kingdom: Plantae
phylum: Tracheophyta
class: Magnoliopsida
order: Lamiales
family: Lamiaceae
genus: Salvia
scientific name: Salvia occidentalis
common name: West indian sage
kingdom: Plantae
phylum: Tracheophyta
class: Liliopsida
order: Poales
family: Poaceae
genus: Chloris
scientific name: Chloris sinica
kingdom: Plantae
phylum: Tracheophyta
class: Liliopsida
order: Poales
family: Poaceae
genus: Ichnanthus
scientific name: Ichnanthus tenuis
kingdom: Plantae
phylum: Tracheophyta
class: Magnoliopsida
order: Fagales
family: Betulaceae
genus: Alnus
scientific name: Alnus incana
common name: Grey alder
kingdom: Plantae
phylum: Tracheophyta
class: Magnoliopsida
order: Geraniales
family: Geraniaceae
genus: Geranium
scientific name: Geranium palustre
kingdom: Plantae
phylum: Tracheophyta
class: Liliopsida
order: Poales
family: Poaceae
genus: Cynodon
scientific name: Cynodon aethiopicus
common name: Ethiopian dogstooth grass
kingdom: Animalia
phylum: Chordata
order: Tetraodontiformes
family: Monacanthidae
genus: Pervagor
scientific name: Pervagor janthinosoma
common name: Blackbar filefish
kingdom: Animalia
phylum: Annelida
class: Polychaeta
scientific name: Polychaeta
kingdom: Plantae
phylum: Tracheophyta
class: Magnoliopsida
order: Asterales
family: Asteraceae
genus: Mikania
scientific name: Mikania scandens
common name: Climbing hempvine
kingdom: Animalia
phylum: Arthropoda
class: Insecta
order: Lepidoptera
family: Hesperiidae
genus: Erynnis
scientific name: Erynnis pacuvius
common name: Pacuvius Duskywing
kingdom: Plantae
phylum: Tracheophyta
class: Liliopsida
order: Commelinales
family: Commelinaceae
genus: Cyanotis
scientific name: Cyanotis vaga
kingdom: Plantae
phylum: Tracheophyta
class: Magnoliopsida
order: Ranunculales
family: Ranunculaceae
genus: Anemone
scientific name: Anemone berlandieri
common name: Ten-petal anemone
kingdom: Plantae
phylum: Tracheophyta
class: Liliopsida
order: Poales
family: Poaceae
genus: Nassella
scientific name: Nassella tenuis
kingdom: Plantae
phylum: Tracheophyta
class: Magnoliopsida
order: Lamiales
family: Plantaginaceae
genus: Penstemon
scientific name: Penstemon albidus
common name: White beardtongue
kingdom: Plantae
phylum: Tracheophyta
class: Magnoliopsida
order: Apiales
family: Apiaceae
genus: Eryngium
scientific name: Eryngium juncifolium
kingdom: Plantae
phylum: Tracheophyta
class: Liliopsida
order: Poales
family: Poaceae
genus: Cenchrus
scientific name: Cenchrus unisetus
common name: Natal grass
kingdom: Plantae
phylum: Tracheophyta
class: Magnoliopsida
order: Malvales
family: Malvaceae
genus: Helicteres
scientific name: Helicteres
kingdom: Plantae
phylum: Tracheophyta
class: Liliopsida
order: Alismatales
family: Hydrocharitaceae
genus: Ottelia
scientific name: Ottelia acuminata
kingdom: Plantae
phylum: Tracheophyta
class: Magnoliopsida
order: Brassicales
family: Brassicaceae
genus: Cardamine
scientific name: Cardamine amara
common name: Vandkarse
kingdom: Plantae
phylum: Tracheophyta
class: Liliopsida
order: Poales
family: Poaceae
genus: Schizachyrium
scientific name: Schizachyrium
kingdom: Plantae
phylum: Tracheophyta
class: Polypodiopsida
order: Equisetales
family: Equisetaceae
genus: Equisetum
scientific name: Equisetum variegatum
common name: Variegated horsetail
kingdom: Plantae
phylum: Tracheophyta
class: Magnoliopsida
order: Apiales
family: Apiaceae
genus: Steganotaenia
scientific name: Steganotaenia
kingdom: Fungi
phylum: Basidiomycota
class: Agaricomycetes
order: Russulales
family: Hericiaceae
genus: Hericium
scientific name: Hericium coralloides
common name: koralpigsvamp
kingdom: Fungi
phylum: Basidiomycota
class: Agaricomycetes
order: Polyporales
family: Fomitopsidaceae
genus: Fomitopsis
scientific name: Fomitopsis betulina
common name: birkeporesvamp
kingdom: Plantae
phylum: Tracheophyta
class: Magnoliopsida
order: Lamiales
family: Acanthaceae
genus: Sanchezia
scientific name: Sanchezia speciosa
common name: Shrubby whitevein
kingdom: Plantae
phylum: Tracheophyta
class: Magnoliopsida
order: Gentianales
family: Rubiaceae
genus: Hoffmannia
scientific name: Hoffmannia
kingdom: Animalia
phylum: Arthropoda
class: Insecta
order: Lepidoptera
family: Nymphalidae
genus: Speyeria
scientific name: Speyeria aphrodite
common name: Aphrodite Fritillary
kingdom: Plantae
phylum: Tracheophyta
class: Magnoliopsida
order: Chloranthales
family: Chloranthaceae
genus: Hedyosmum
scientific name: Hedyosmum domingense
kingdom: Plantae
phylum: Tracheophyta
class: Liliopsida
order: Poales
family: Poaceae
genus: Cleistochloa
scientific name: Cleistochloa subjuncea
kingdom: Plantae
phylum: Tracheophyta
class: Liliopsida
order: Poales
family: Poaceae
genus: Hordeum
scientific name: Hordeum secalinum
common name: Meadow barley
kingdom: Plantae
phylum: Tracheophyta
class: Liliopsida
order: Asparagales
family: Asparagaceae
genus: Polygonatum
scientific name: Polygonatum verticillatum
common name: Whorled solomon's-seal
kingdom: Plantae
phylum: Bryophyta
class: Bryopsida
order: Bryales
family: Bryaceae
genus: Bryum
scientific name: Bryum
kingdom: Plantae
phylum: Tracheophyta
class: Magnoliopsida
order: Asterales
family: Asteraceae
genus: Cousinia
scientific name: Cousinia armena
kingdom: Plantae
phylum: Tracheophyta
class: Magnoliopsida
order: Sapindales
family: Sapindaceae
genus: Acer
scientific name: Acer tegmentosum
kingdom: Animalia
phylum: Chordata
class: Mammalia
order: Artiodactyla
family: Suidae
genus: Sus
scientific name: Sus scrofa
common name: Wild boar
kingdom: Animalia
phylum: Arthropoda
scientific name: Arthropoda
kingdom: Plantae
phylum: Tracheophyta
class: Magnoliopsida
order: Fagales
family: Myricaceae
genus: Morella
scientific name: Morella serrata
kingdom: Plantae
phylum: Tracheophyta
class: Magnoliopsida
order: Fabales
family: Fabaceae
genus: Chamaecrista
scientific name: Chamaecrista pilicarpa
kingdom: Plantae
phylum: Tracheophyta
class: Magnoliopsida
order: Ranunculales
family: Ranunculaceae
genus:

------------------------------------------------

▸ DO THIS
Write out every line of each record above, word for word and in the same order.

▸ RESULT
kingdom: Plantae
phylum: Tracheophyta
class: Magnoliopsida
order: Lamiales
family: Lamiaceae
genus: Salvia
scientific name: Salvia occidentalis
common name: West indian sage
kingdom: Plantae
phylum: Tracheophyta
class: Liliopsida
order: Poales
family: Poaceae
genus: Chloris
scientific name: Chloris sinica
kingdom: Plantae
phylum: Tracheophyta
class: Liliopsida
order: Poales
family: Poaceae
genus: Ichnanthus
scientific name: Ichnanthus tenuis
kingdom: Plantae
phylum: Tracheophyta
class: Magnoliopsida
order: Fagales
family: Betulaceae
genus: Alnus
scientific name: Alnus incana
common name: Grey alder
kingdom: Plantae
phylum: Tracheophyta
class: Magnoliopsida
order: Geraniales
family: Geraniaceae
genus: Geranium
scientific name: Geranium palustre
kingdom: Plantae
phylum: Tracheophyta
class: Liliopsida
order: Poales
family: Poaceae
genus: Cynodon
scientific name: Cynodon aethiopicus
common name: Ethiopian dogstooth grass
kingdom: Animalia
phylum: Chordata
order: Tetraodontiformes
family: Monacanthidae
genus: Pervagor
scientific name: Pervagor janthinosoma
common name: Blackbar filefish
kingdom: Animalia
phylum: Annelida
class: Polychaeta
scientific name: Polychaeta
kingdom: Plantae
phylum: Tracheophyta
class: Magnoliopsida
order: Asterales
family: Asteraceae
genus: Mikania
scientific name: Mikania scandens
common name: Climbing hempvine
kingdom: Animalia
phylum: Arthropoda
class: Insecta
order: Lepidoptera
family: Hesperiidae
genus: Erynnis
scientific name: Erynnis pacuvius
common name: Pacuvius Duskywing
kingdom: Plantae
phylum: Tracheophyta
class: Liliopsida
order: Commelinales
family: Commelinaceae
genus: Cyanotis
scientific name: Cyanotis vaga
kingdom: Plantae
phylum: Tracheophyta
class: Magnoliopsida
order: Ranunculales
family: Ranunculaceae
genus: Anemone
scientific name: Anemone berlandieri
common name: Ten-petal anemone
kingdom: Plantae
phylum: Tracheophyta
class: Liliopsida
order: Poales
family: Poaceae
genus: Nassella
scientific name: Nassella tenuis
kingdom: Plantae
phylum: Tracheophyta
class: Magnoliopsida
order: Lamiales
family: Plantaginaceae
genus: Penstemon
scientific name: Penstemon albidus
common name: White beardtongue
kingdom: Plantae
phylum: Tracheophyta
class: Magnoliopsida
order: Apiales
family: Apiaceae
genus: Eryngium
scientific name: Eryngium juncifolium
kingdom: Plantae
phylum: Tracheophyta
class: Liliopsida
order: Poales
family: Poaceae
genus: Cenchrus
scientific name: Cenchrus unisetus
common name: Natal grass
kingdom: Plantae
phylum: Tracheophyta
class: Magnoliopsida
order: Malvales
family: Malvaceae
genus: Helicteres
scientific name: Helicteres
kingdom: Plantae
phylum: Tracheophyta
class: Liliopsida
order: Alismatales
family: Hydrocharitaceae
genus: Ottelia
scientific name: Ottelia acuminata
kingdom: Plantae
phylum: Tracheophyta
class: Magnoliopsida
order: Brassicales
family: Brassicaceae
genus: Cardamine
scientific name: Cardamine amara
common name: Vandkarse
kingdom: Plantae
phylum: Tracheophyta
class: Liliopsida
order: Poales
family: Poaceae
genus: Schizachyrium
scientific name: Schizachyrium
kingdom: Plantae
phylum: Tracheophyta
class: Polypodiopsida
order: Equisetales
family: Equisetaceae
genus: Equisetum
scientific name: Equisetum variegatum
common name: Variegated horsetail
kingdom: Plantae
phylum: Tracheophyta
class: Magnoliopsida
order: Apiales
family: Apiaceae
genus: Steganotaenia
scientific name: Steganotaenia
kingdom: Fungi
phylum: Basidiomycota
class: Agaricomycetes
order: Russulales
family: Hericiaceae
genus: Hericium
scientific name: Hericium coralloides
common name: koralpigsvamp
kingdom: Fungi
phylum: Basidiomycota
class: Agaricomycetes
order: Polyporales
family: Fomitopsidaceae
genus: Fomitopsis
scientific name: Fomitopsis betulina
common name: birkeporesvamp
kingdom: Plantae
phylum: Tracheophyta
class: Magnoliopsida
order: Lamiales
family: Acanthaceae
genus: Sanchezia
scientific name: Sanchezia speciosa
common name: Shrubby whitevein
kingdom: Plantae
phylum: Tracheophyta
class: Magnoliopsida
order: Gentianales
family: Rubiaceae
genus: Hoffmannia
scientific name: Hoffmannia
kingdom: Animalia
phylum: Arthropoda
class: Insecta
order: Lepidoptera
family: Nymphalidae
genus: Speyeria
scientific name: Speyeria aphrodite
common name: Aphrodite Fritillary
kingdom: Plantae
phylum: Tracheophyta
class: Magnoliopsida
order: Chloranthales
family: Chloranthaceae
genus: Hedyosmum
scientific name: Hedyosmum domingense
kingdom: Plantae
phylum: Tracheophyta
class: Liliopsida
order: Poales
family: Poaceae
genus: Cleistochloa
scientific name: Cleistochloa subjuncea
kingdom: Plantae
phylum: Tracheophyta
class: Liliopsida
order: Poales
family: Poaceae
genus: Hordeum
scientific name: Hordeum secalinum
common name: Meadow barley
kingdom: Plantae
phylum: Tracheophyta
class: Liliopsida
order: Asparagales
family: Asparagaceae
genus: Polygonatum
scientific name: Polygonatum verticillatum
common name: Whorled solomon's-seal
kingdom: Plantae
phylum: Bryophyta
class: Bryopsida
order: Bryales
family: Bryaceae
genus: Bryum
scientific name: Bryum
kingdom: Plantae
phylum: Tracheophyta
class: Magnoliopsida
order: Asterales
family: Asteraceae
genus: Cousinia
scientific name: Cousinia armena
kingdom: Plantae
phylum: Tracheophyta
class: Magnoliopsida
order: Sapindales
family: Sapindaceae
genus: Acer
scientific name: Acer tegmentosum
kingdom: Animalia
phylum: Chordata
class: Mammalia
order: Artiodactyla
family: Suidae
genus: Sus
scientific name: Sus scrofa
common name: Wild boar
kingdom: Animalia
phylum: Arthropoda
scientific name: Arthropoda
kingdom: Plantae
phylum: Tracheophyta
class: Magnoliopsida
order: Fagales
family: Myricaceae
genus: Morella
scientific name: Morella serrata
kingdom: Plantae
phylum: Tracheophyta
class: Magnoliopsida
order: Fabales
family: Fabaceae
genus: Chamaecrista
scientific name: Chamaecrista pilicarpa
kingdom: Plantae
phylum: Tracheophyta
class: Magnoliopsida
order: Ranunculales
family: Ranunculaceae
genus:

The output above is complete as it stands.